Australia today announced it will join the Climate and Clean Air Coalition - an alliance of over two dozen nations, intergovernmental organisations and the private sector - committed to rapid action to reduce short-lived but highly potent pollution caused by methane, black carbon (soot), tropospheric ozone (smog) and hydrofluorocarbons.
Climate Change Minister Greg Combet said the goal is to support action that will reduce these pollutants.
“Apart from trapping heat in the atmosphere, these pollutants can also be extremely damaging to human health, air quality, crop yields and ecosystems,” he said.
US Secretary of State Hillary Clinton welcomed Australia’s announcement: “We welcome Australia as the Climate and Clean Air Coalition’s newest partner in the fight against short-lived climate pollutants," she said.
"Our Coalition has seen tremendous progress since its launch earlier this year, and I have no doubt our collective efforts against these pollutants will be greatly strengthened in the Asia-Pacific and around the world with Australian leadership and expertise. We look forward to continued progress through the Coalition to improve our climate, health, and environment.”
Parliamentary secretary for Climate Change, Mark Dreyfus, is in New York attending the Major Economies Forum.
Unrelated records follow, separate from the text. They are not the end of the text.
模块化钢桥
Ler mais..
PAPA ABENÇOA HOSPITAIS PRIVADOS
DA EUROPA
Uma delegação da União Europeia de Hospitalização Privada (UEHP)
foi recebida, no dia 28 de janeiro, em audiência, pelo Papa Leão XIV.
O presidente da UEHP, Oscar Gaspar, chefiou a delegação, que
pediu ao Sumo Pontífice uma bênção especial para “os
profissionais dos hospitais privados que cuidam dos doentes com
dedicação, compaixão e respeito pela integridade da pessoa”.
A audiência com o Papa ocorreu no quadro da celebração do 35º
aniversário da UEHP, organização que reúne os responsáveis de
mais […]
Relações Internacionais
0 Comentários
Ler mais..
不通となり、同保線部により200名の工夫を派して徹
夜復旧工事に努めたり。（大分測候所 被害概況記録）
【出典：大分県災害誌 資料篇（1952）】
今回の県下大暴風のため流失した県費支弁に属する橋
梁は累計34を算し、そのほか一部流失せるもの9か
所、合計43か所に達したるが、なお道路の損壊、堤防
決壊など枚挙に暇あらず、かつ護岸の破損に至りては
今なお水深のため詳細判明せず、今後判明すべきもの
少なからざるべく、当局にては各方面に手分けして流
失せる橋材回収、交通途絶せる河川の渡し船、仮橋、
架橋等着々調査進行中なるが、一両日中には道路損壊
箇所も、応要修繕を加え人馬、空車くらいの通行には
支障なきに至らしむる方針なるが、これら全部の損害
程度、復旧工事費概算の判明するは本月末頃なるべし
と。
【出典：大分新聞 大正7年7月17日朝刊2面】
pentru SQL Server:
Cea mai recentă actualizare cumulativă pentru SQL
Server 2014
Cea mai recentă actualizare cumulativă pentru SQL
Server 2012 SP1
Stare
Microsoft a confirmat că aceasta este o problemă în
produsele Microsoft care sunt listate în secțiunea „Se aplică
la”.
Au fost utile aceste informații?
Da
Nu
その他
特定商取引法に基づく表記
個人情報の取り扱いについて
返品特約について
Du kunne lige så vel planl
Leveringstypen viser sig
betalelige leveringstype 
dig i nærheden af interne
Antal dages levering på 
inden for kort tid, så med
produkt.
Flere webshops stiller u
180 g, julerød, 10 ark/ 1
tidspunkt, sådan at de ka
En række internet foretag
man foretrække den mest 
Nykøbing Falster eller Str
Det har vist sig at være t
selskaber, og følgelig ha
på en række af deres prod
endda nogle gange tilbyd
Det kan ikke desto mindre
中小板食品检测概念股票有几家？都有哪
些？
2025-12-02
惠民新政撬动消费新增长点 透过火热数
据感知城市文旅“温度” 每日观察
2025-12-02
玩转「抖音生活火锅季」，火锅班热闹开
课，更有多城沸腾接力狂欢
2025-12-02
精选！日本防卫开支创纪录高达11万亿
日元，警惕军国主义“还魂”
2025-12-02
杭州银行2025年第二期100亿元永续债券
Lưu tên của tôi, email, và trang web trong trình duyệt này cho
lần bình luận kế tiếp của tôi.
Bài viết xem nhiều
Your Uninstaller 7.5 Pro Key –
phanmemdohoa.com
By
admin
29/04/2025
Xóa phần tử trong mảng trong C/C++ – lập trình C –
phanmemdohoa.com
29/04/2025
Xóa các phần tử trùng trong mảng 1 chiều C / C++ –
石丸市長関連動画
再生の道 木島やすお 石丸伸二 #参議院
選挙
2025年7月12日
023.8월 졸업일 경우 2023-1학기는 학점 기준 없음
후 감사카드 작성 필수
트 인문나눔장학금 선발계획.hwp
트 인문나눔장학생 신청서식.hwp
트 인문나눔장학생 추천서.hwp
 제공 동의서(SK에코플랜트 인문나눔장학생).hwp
He said the science suggests that acting quickly to reduce short-lived climate pollutants, which are more potent than carbon dioxide, has the potential to slow down warming by 2050.
"It would also increase the chance of staying within a global temperature rise of below 2 degrees Celsius," he said.
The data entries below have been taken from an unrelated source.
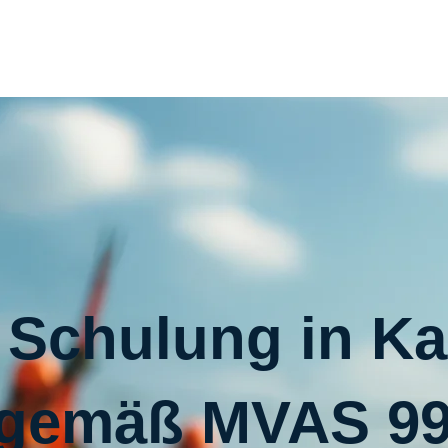
Schulung in Ka
gemäß MVAS 9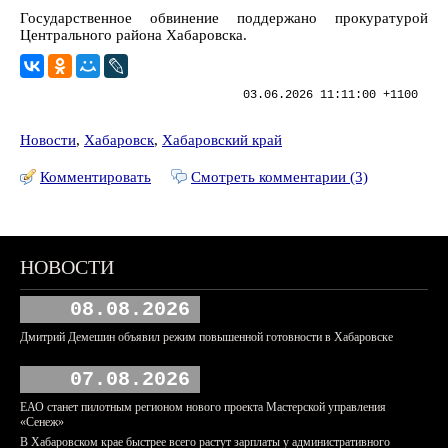
Государственное обвинение поддержано прокуратурой
Центрального района Хабаровска.
03.06.2026 11:11:00 +1100
Новости
,
Хабаровск
,
Хабаровский край
Комментировать
Смотреть комментарии (3)
НОВОСТИ
08.08.2026
Дмитрий Демешин объявил режим повышенной готовности в Хабаровске
07.08.2026
ЕАО станет пилотным регионом нового проекта Мастерской управления
«Сенеж»
В Хабаровском крае быстрее всего растут зарплаты у административного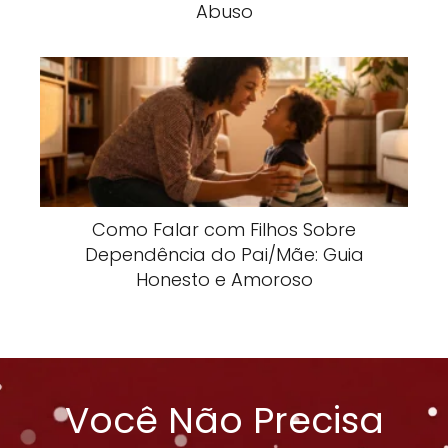
Abuso
Como Falar com Filhos Sobre
Dependência do Pai/Mãe: Guia
Honesto e Amoroso
Você Não Precisa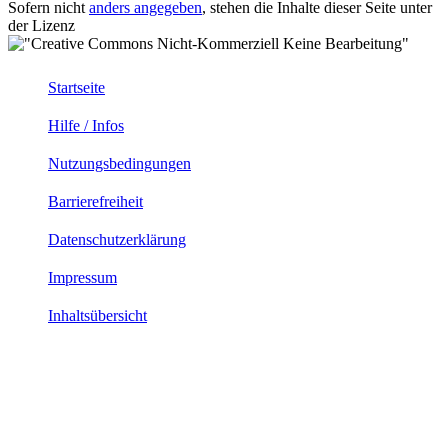
Sofern nicht
anders angegeben
, stehen die Inhalte dieser Seite unter
der Lizenz
Startseite
Hilfe / Infos
Nutzungsbedingungen
Barrierefreiheit
Datenschutzerklärung
Impressum
Inhaltsübersicht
The Climate and Clean Air Coalition is chaired by the United States and Nigeria and includes Germany, Japan, the UK, France, Italy, Bangladesh, Colombia, Ghana, Mexico, Canada, Norway, Denmark, Finland, Sweden, Israel, Jordan, the European Commission, the UN Environment Programme, and the World Bank.
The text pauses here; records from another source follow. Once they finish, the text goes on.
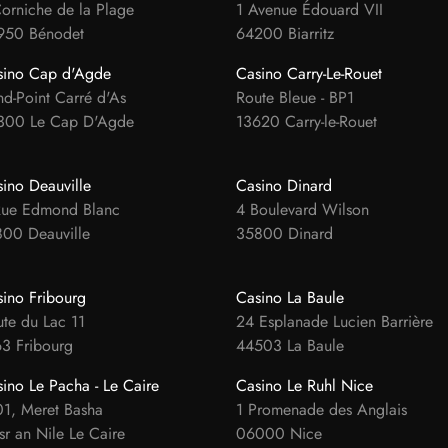
orniche de la Plage
1 Avenue Édouard VII
950 Bénodet
64200 Biarritz
sino Cap d'Agde
Casino Carry-Le-Rouet
d-Point Carré d'As
Route Bleue - BP1
300 Le Cap D'Agde
13620 Carry-le-Rouet
ino Deauville
Casino Dinard
Rue Edmond Blanc
4 Boulevard Wilson
800 Deauville
35800 Dinard
ino Fribourg
Casino La Baule
te du Lac 11
24 Esplanade Lucien Barrière
3 Fribourg
44503 La Baule
ino Le Pacha - Le Caire
Casino Le Ruhl Nice
1, Meret Basha
1 Promenade des Anglais
r an Nile Le Caire
06000 Nice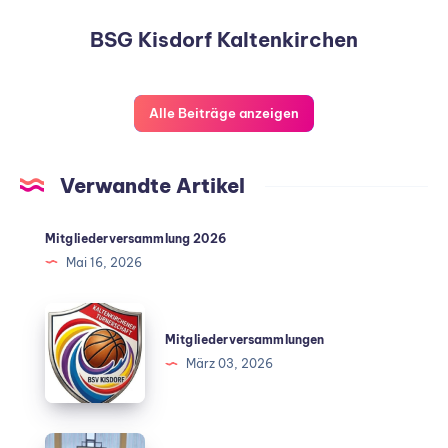
BSG Kisdorf Kaltenkirchen
Alle Beiträge anzeigen
Verwandte Artikel
Mitgliederversammlung 2026
Mai 16, 2026
Mitgliederversammlungen
März 03, 2026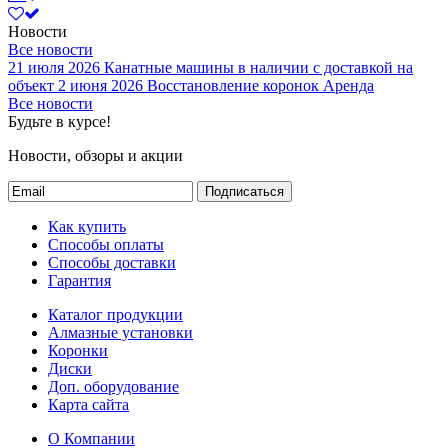
Новости
Все новости
21 июля 2026
Канатные машины в наличии с доставкой на
объект
2 июня 2026
Восстановление коронок
Аренда
Все новости
Будьте в курсе!
Новости, обзоры и акции
Подписаться
Как купить
Способы оплаты
Способы доставки
Гарантия
Каталог продукции
Алмазные установки
Коронки
Диски
Доп. оборудование
Карта сайта
О Компании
Working in partnership with inter-governmental organisations and civil society, this work complements action by individual countries to reduce carbon pollution, and collective global efforts under the United Nations Framework Convention on Climate Change.
The Coalition will focus on:
fast action on diesel emissions including from heavy duty vehicles and engines;
upgrading brick kilns which are a significant source of black carbon emissions;
accelerating the reduction of methane emissions from landfills;
speeding up cuts in methane and other emissions from the oil and gas industry; and
accelerating the take up of alternatives to hydrofluorocarbons.